Sementara Hamdani menerobos gerbong demi gerbong kereta ekonomi untuk mendapatkan tempat duduk, tetapi tak ada. Maka ia bergelantungan pada pegangan besi di dinding gerbong kereta yang tak mengenal pembatasan penumpang. Lelah, pegal, bulir-bulir keringat mengalir di dahi dan sekujur tubuhnya, tapi rindunya pada emak menjadikannya lelaki terkuat sejagad raya.
Emak sakit keras, perempuan setengah baya itu memang memiliki kelainan jantung yang terkadang kumat tanpa permisi. Hamdani tak siap kehilangan ibunya, semenjak kecil ia telah banyak kehilangan kasih sayang ayahnya yang melaut dan tak kunjung kembali ke daratan. Apakah ayah masih hidup? Misteri itu belum terpecahkan hingga kini.
Sesampainya di rumah yang beratap rumbia, emak telah dikerubungi adik-adiknya. Sebagai anak tertua emak memang dihormati dan disayangi keluarga besarnya. Namun mereka tak mampu membawa emak ke rumah sakit, hati Hamdani pedih. Uang saku dari emak dan tabungannya selama dua tahun di pesantren diserahkan untuk membawa emak ke rumah sakit terdekat.

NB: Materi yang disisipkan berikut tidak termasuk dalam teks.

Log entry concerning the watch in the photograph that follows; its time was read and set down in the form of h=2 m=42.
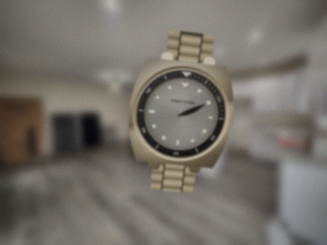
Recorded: h=2 m=10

“Mak … Mak harus sehat ya, Dani masih ingin berbakti pada Emak. Emak harus naik haji sama Dani dan menantu Emak nanti.”
Emak tersenyum mengetahui bujangnya sudah memikirkan jodoh.
“Kau sudah dewasa rupanya.” Emak tersenyum lemah, garis-garis kerut menghiasai seputar mata dan ujung bibirnya yang mengering. “Ada satu hal yang perlu kamu ketahui, Nak. Perihal bapakmu ….”
Hamdani mendekat ke sisi wajah emak.
“Bapak? Emak bertemu Bapak? Dia masih hidup?”
Emak tak langsung menjawab, linang air mata di pipinya menderas, seseunggukan dan membuatnya batuk tak keruan. Hamdani menyendoki air minum untuk Emak. Bersabar menanti kelanjutan cerita.
“Beliau masih hidup. Punya keluarga baru setelah sempat tenggelam bersama perahunya, lantas hilang ingatan dan kemudian dirawat oleh istrinya yang sekarang.”
Hamdani mengeratkan genggaman tangannya pada emak. Tak terasa jatuh sudah air mata lelaki yang mendewasa itu.